Strangely Familiar was an affiliation of academics, journalists, designers, policy makers and other urbanists formed in 1994 by Iain Borden, Joe Kerr, Alicia Pivaro and Jane Rendell. Its programme of events occurred from 1995-97.

For Strangely Familiar: Narratives of Architecture in the City, an exhibition, symposium, and catalogue, the working group included architects, graphic designers, film makers, multimedia artists. Our response to an invitation to curate and design an architectural exhibition was to reject the notion of architectural history written only by architectural historians, consisting of boards on walls describing the work of famous architects. Instead we invited academics from disciplines outside architecture to provide a short narrative about a specific place in a city and an object related to that place. Each interpretative stance revealed a place that was ‘strangely familiar’, familiar because certain aspects were already known, strange because they were being revealed in new ways.

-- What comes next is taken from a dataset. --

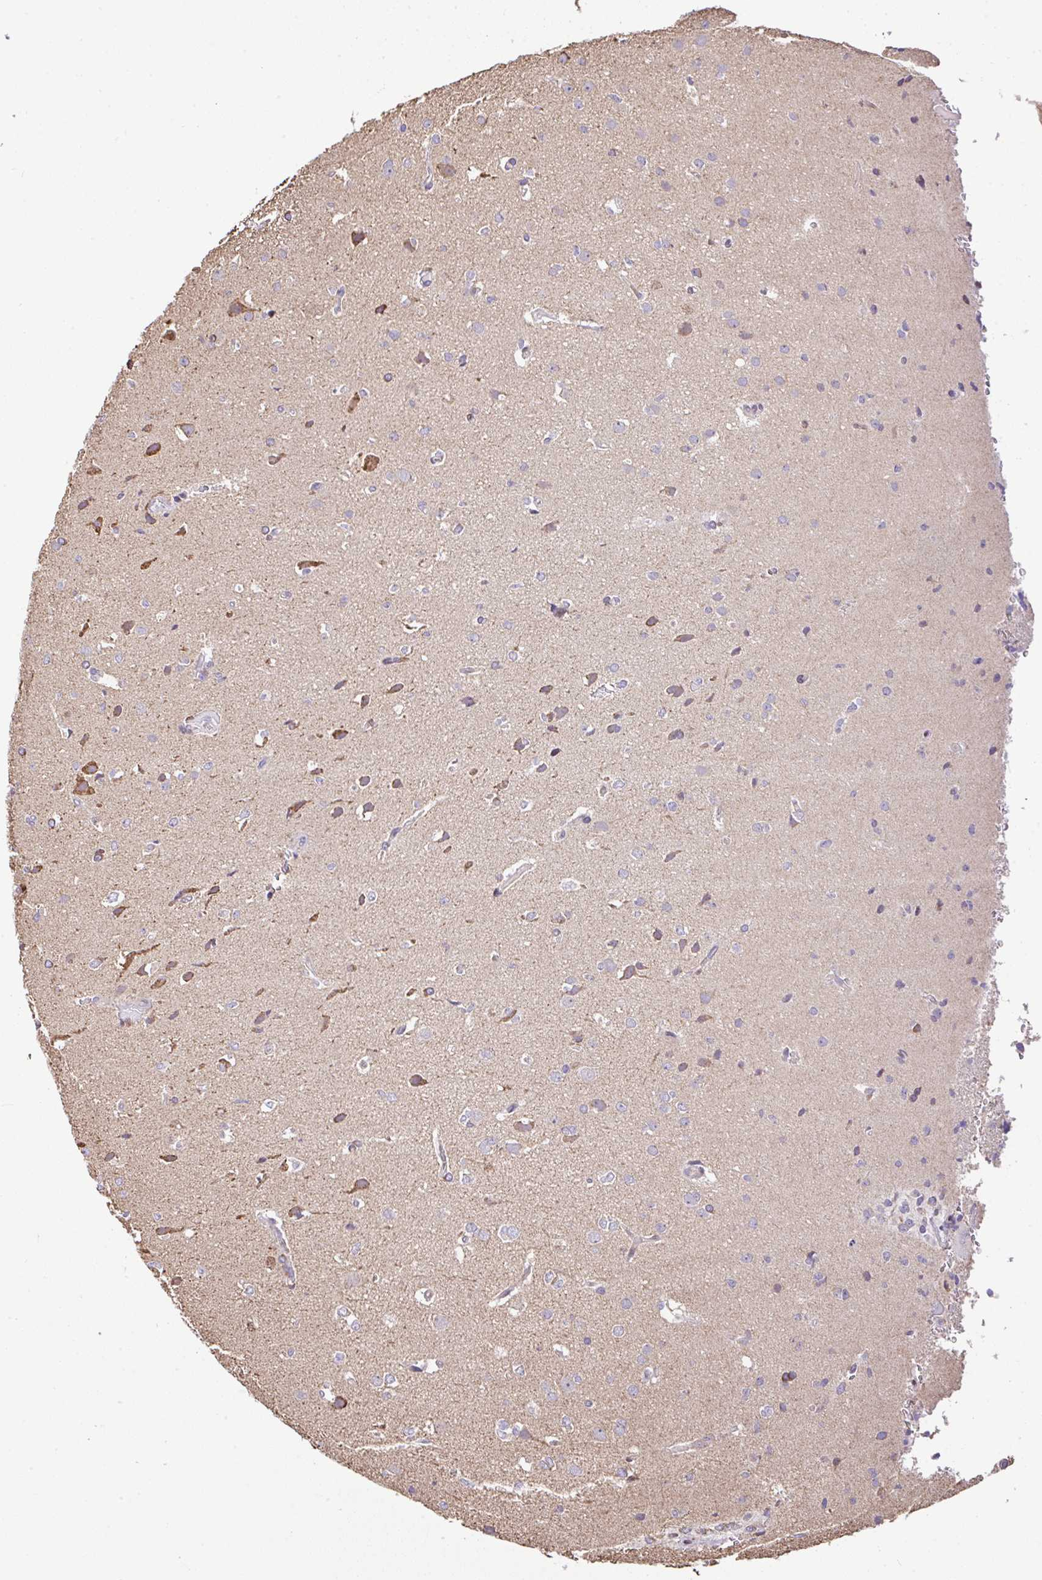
{"staining": {"intensity": "moderate", "quantity": "25%-75%", "location": "cytoplasmic/membranous"}, "tissue": "glioma", "cell_type": "Tumor cells", "image_type": "cancer", "snomed": [{"axis": "morphology", "description": "Glioma, malignant, Low grade"}, {"axis": "topography", "description": "Brain"}], "caption": "Immunohistochemistry staining of malignant glioma (low-grade), which exhibits medium levels of moderate cytoplasmic/membranous staining in about 25%-75% of tumor cells indicating moderate cytoplasmic/membranous protein expression. The staining was performed using DAB (3,3'-diaminobenzidine) (brown) for protein detection and nuclei were counterstained in hematoxylin (blue).", "gene": "FIGNL1", "patient": {"sex": "female", "age": 33}}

Although contributions investigated a diverse range of different subjects and adopted a variety of political, interpretive and analytical procedures, Strangely Familiar identified three strategies for engaging with public space: memory and remembering; domination, resistance and appropriation; experience and identity

For The Unknown City, the book that followed Strangely Familiar, we invited practitioners from art, film, architecture, as well as theorists from geography, cultural studies, architectural and art theory, to comment on the relationship between how designers make and how occupants experience the city

Publication Details

Iain Borden, Joe Kerr, Alicia Pivaro and Jane Rendell (eds.), Strangely Familiar: Narratives of Architecture in the City, (London: Routledge, 1995).